Framework’s Purpose. In June 2017, the TCFD released its final recommendations, which constitute a voluntary reporting framework designed to aid companies in developing and disclosing consistent and comparable climate-related financial information, as we explain more fully in a prior blog post. The recommendations focus on the business risks and opportunities associated with climate-related matters. The TCFD framework enables companies, who so choose, to integrate climate-related information into their financial statements, including those filed with the SEC. The TCFD contends that better disclosure not only assists companies in allocating their capital more efficiently, but also furthers the transition to a more sustainable, lower-carbon economy.
Relevance to the U.S. Markets. Investors generally seek climate-related disclosures that are consistent, comparable, decision useful and financially material. With no line item climate-related disclosure framework legally mandated in the United States, investor demand has increased for companies to report voluntarily climate-related information around one framework. Some major investors, such as BlackRock and State Street Global Advisors, either require or strongly encourage companies to adopt the TCFD recommendations for assessing their climate-related risks and making their climate risk disclosures. Moreover, the TCFD’s increasing international appeal and popularity has made the framework relevant particularly for large companies operating globally. According to the report, nearly 60% of the world’s largest public companies support the TCFD, report in line with the recommendations, or both.
Key Takeaways of the Report.
- Globally more than 1,500 organizations—companies, financial institutions and governments—have expressed support for the TCFD framework, representing an increase of over 85% since the second status report published in 2019, which we previously discussed.
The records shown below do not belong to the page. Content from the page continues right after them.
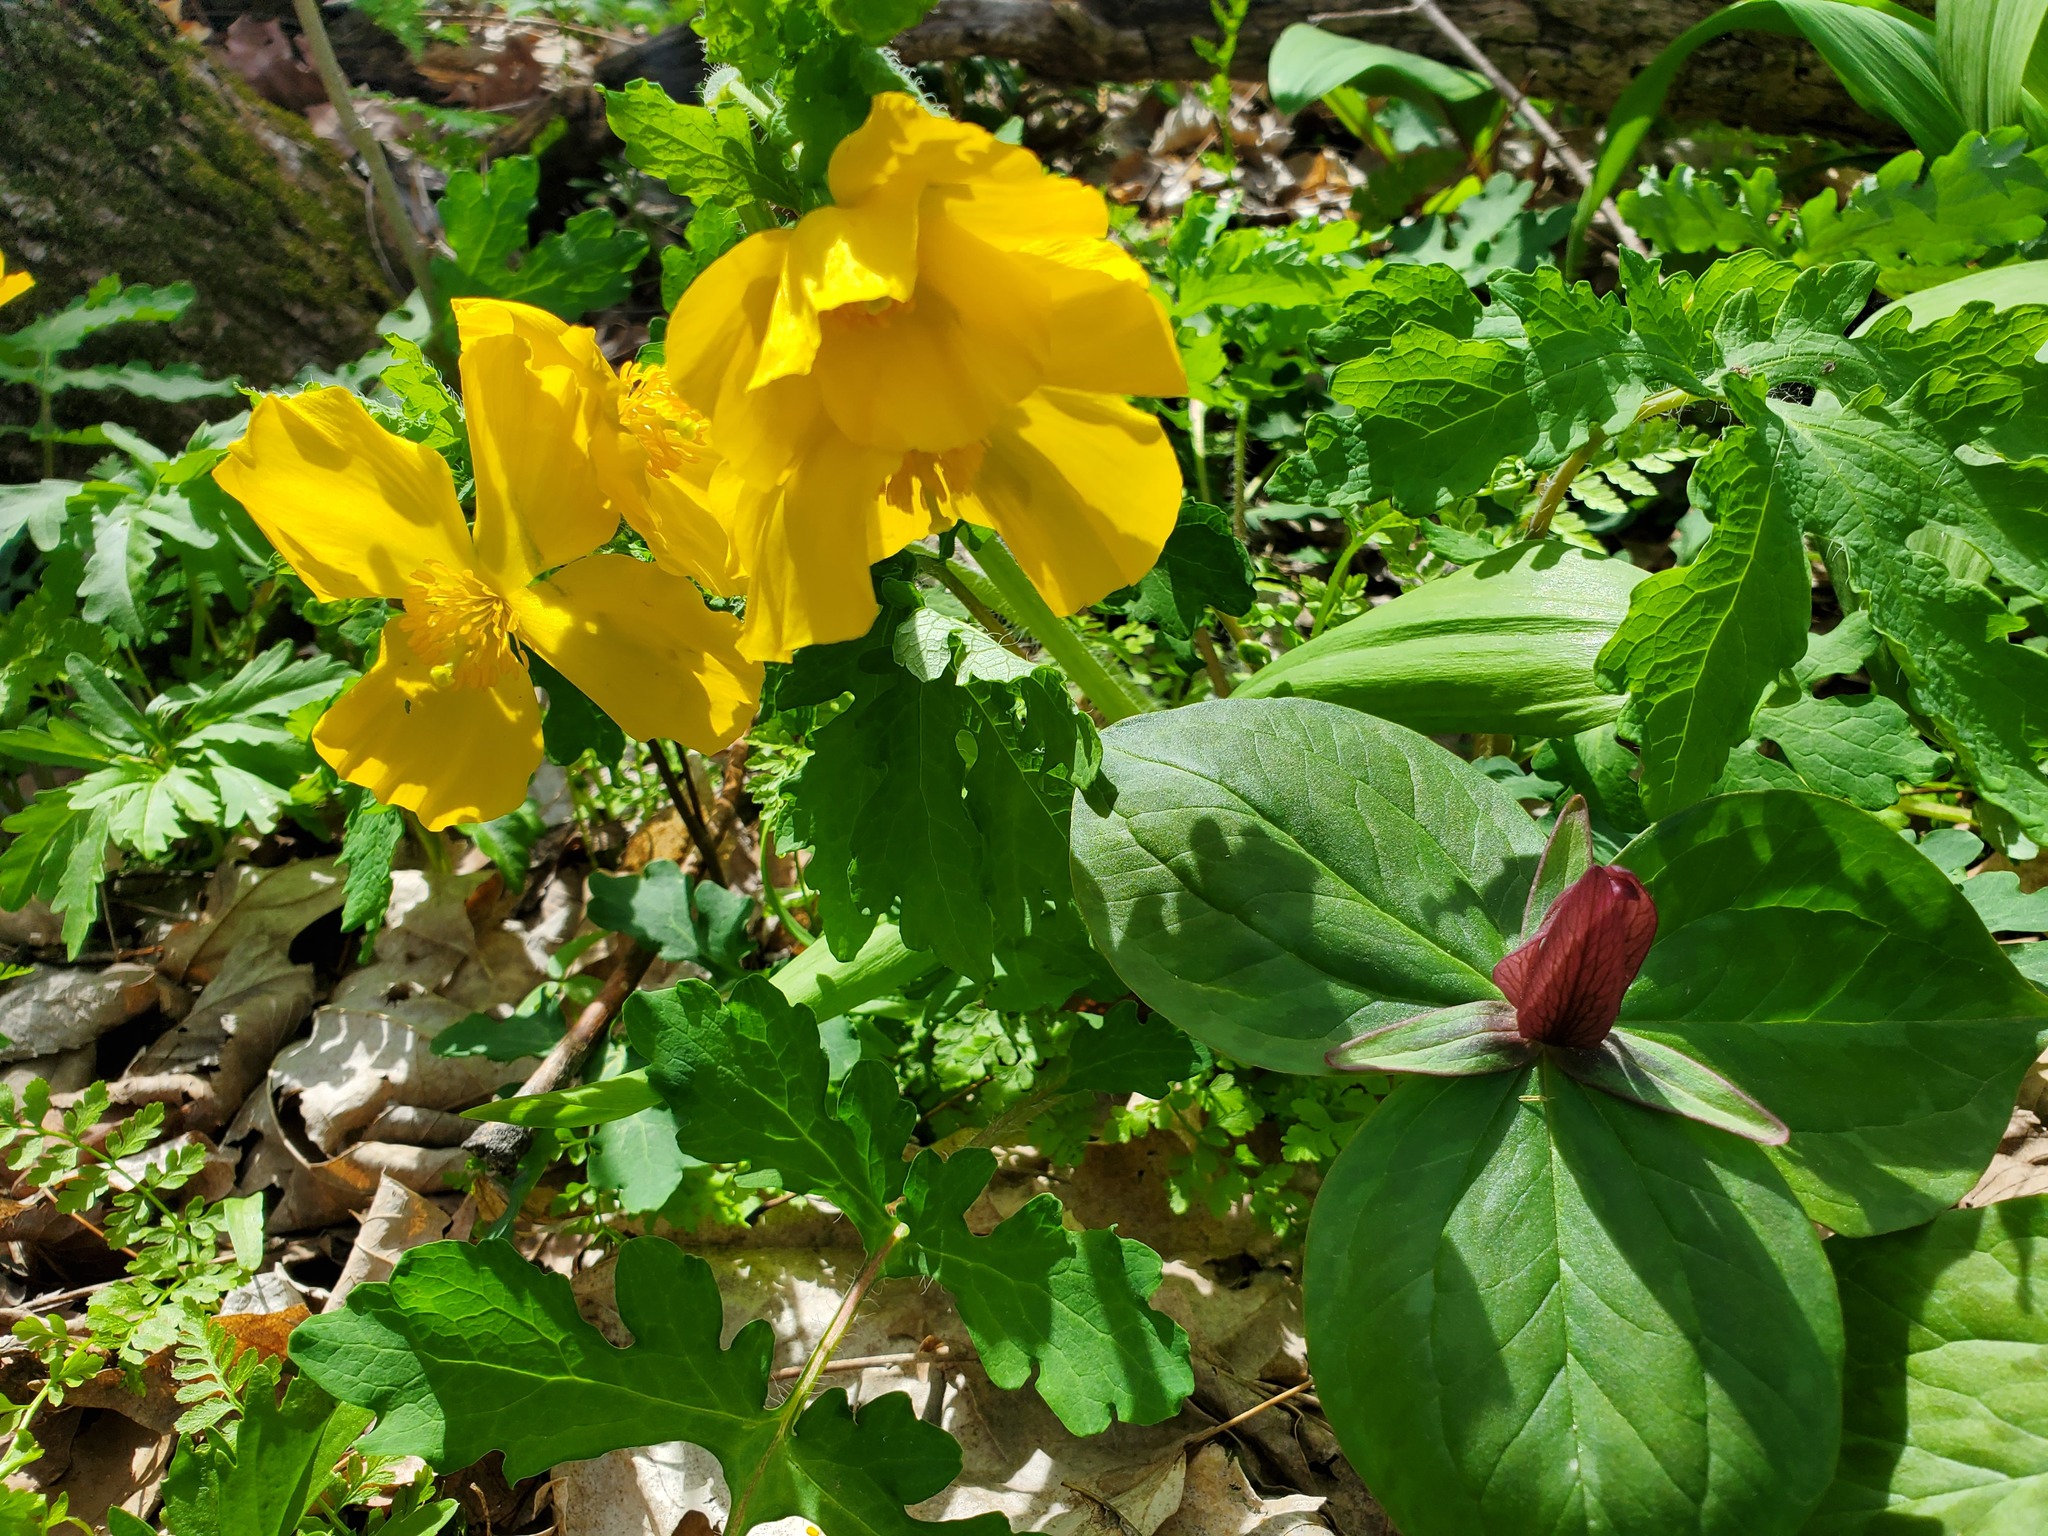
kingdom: Plantae
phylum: Tracheophyta
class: Liliopsida
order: Liliales
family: Melanthiaceae
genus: Trillium
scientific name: Trillium sessile
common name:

- Larger companies are more likely to disclose information aligned with the recommendations. On average across the TCFD recommendations, 42% of companies with a market capitalization over $10 billion disclosed at least some information that aligned with each TCFD recommendation in 2019. These companies’ disclosure levels exceeded 50% for certain information related to strategy and climate-related metrics under the TCFD’s recommendations.
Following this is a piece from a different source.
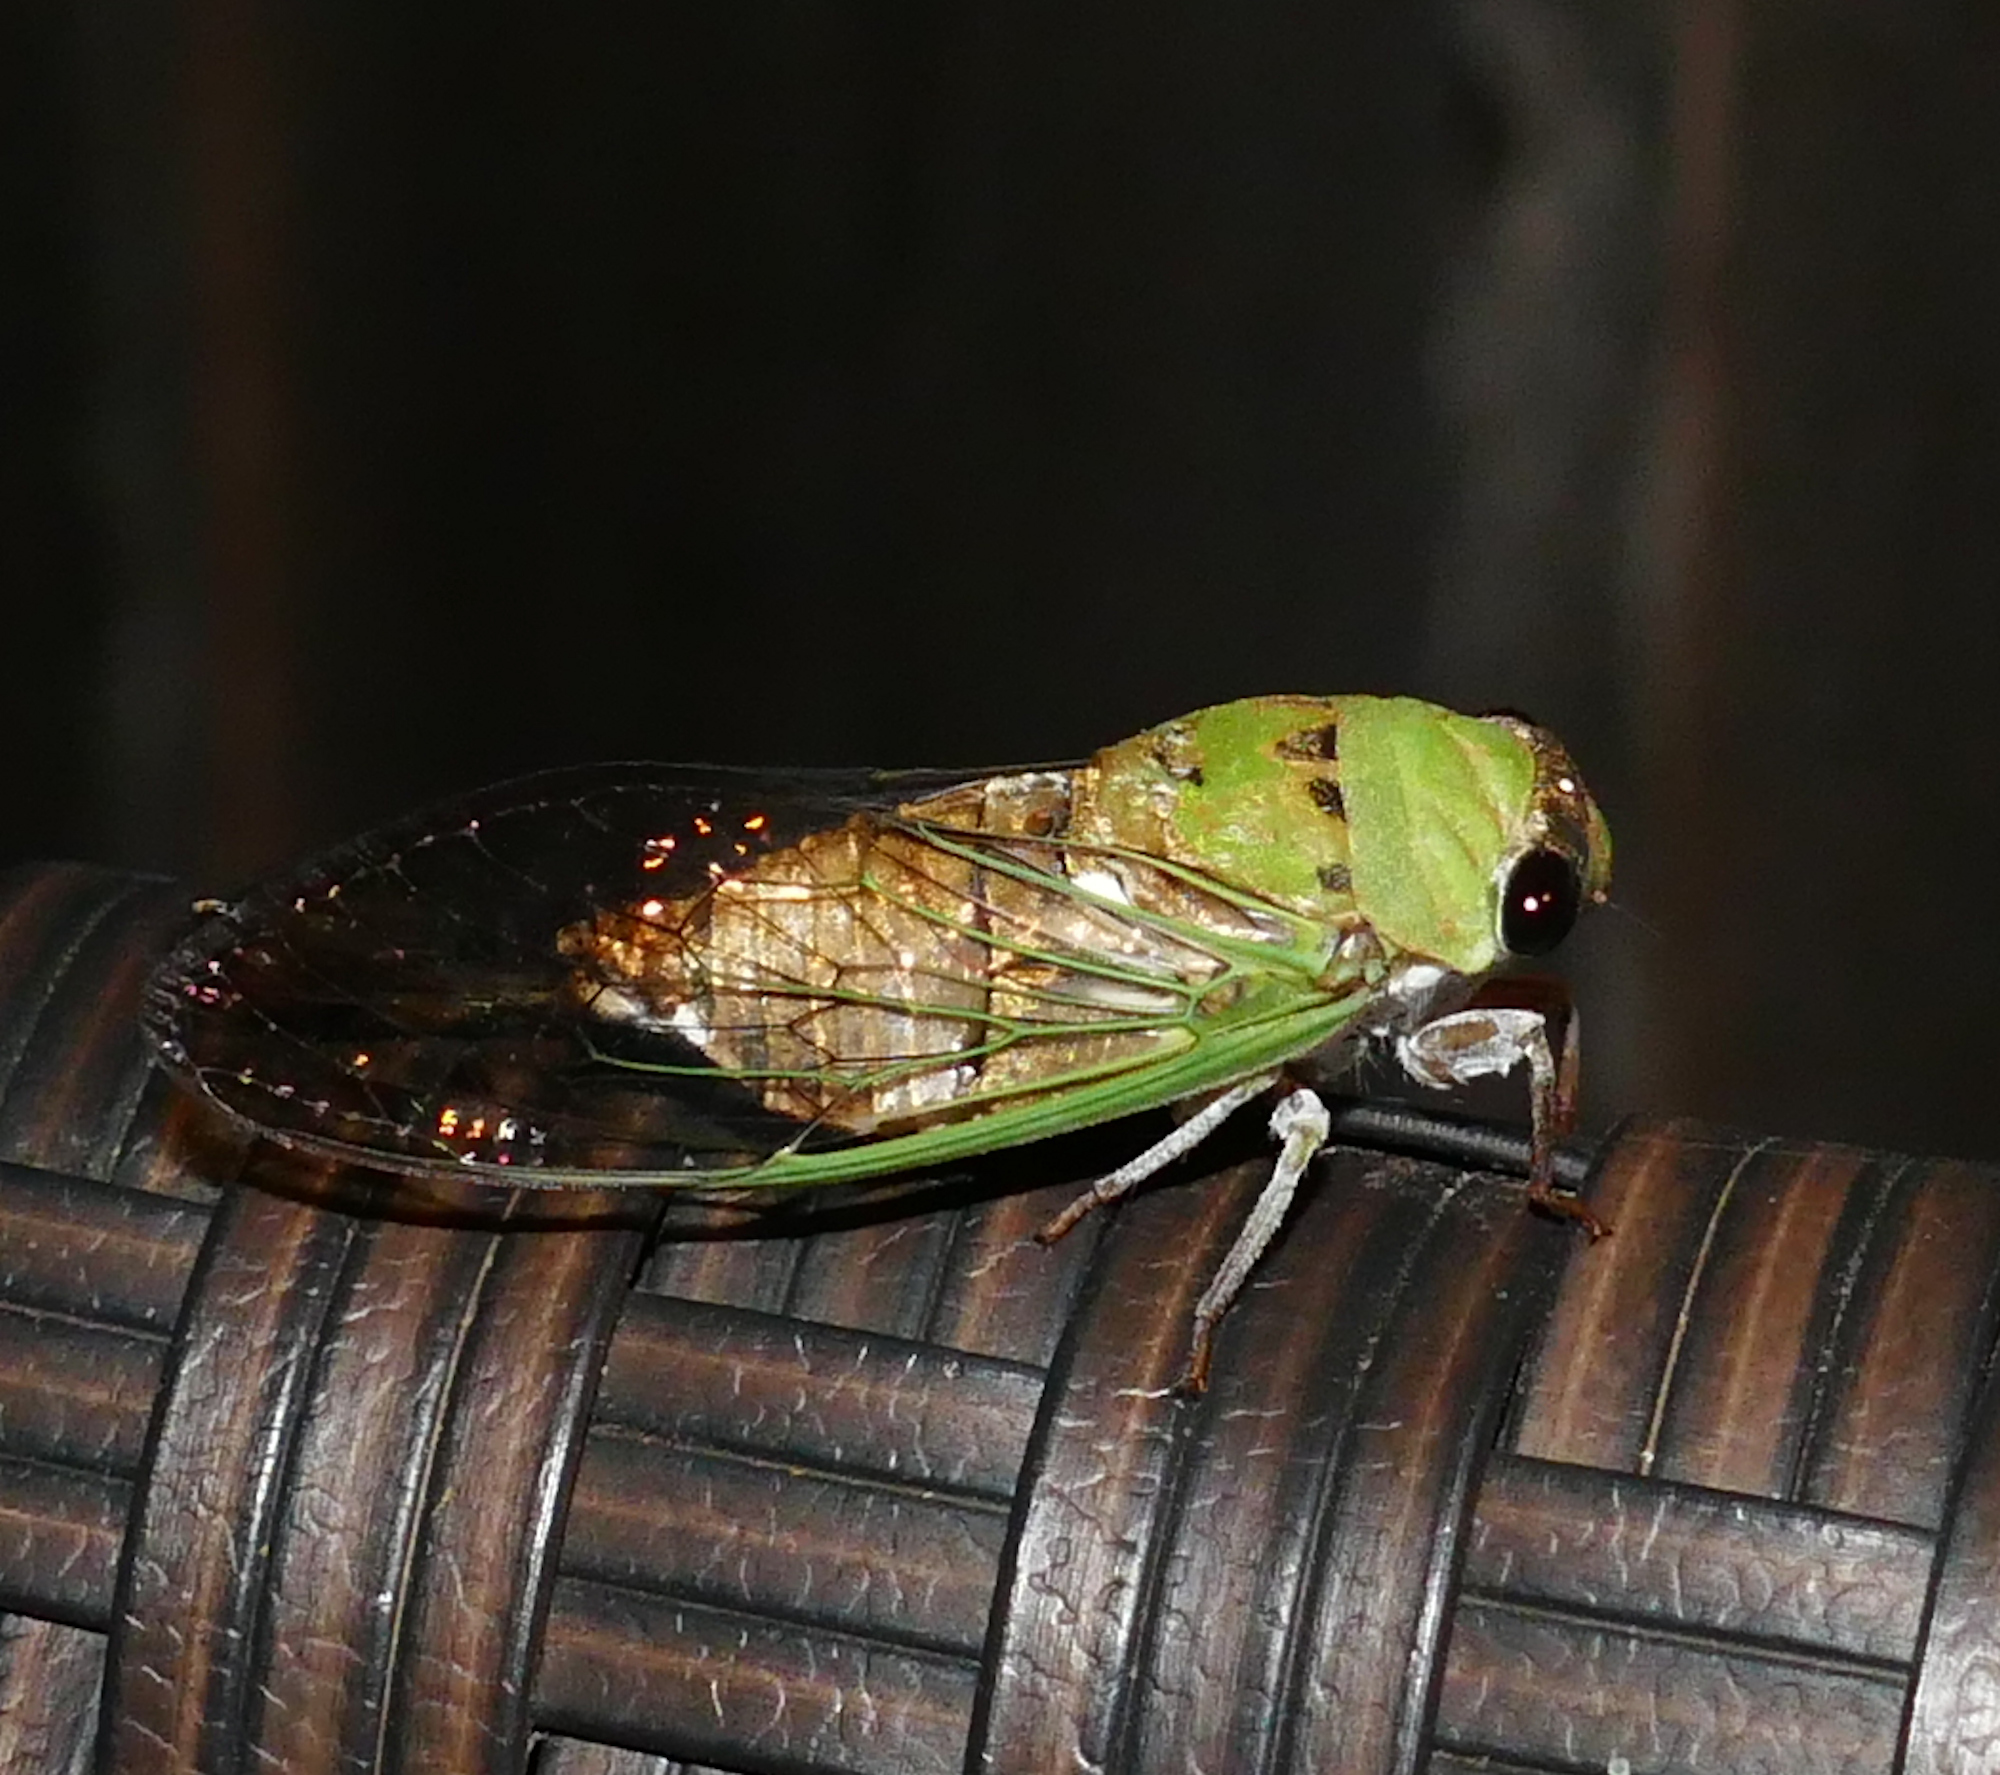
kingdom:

- The largest increase in disclosure was related to how companies identify, assess, and manage climate-related risk. Further, the TCFD found that industries with the greatest exposure to material climate risk provided the highest levels of TCFD disclosure.
- Almost 60% of the 100 largest global public companies support the TCFD, report in line with the TCFD recommendations, or both.
- In fiscal year 2019, energy companies and materials and buildings companies provided more TCFD-aligned disclosures compared with other sectors, with an average level of 40% for energy companies and 30% for materials and buildings companies.
- One in 15 companies that the TCFD reviewed using AI assistance disclosed information on the resilience of their strategies.
- Expert users identified the “most useful” decision-making information as the impact of climate change on the company’s business and strategy. The report also includes other information deemed useful by expert users that the TCFD believes could provide companies with helpful insight or a roadmap. The TCFD states that “expert users” include members of the financial sector and others who are well versed in the TCFD framework and regularly use climate-related information in making financial decisions.
New Guidance Available. The TCFD has released two new guidance documents to aid companies in their disclosures:
- Scenario Analysis for Non-Financial Companies. The TCFD intends for this guidance to assist non-financial companies interested in using climate-related scenarios. The guidance includes practical, process-oriented approaches for climate-related scenario analysis and ideas for disclosing the resilience of company strategies.
- Integration of Climate-Related Risks into Risk Management Processes. The TCFD created this guidance to help companies that are interested in integrating climate-related risks into their existing risk-management processes and making disclosures related to these processes in alignment with the TCFD recommendations.
Feedback Requested on Financial Sector Metrics. The TCFD has begun a consultation period ending January 27, 2021 to receive feedback on climate-related metrics for the financial sector. More information is available on the TCFD website.
What’s Next? The TCFD will deliver its next status report to the FSB in September 2021. In the upcoming months, the TCFD will continue to promote and monitor adoption of its recommendations. Lastly, it will consider the feedback received through the public consultation on the financial sector and determine appropriate next steps, which may include publicly sharing the consultation results with participants’ names omitted.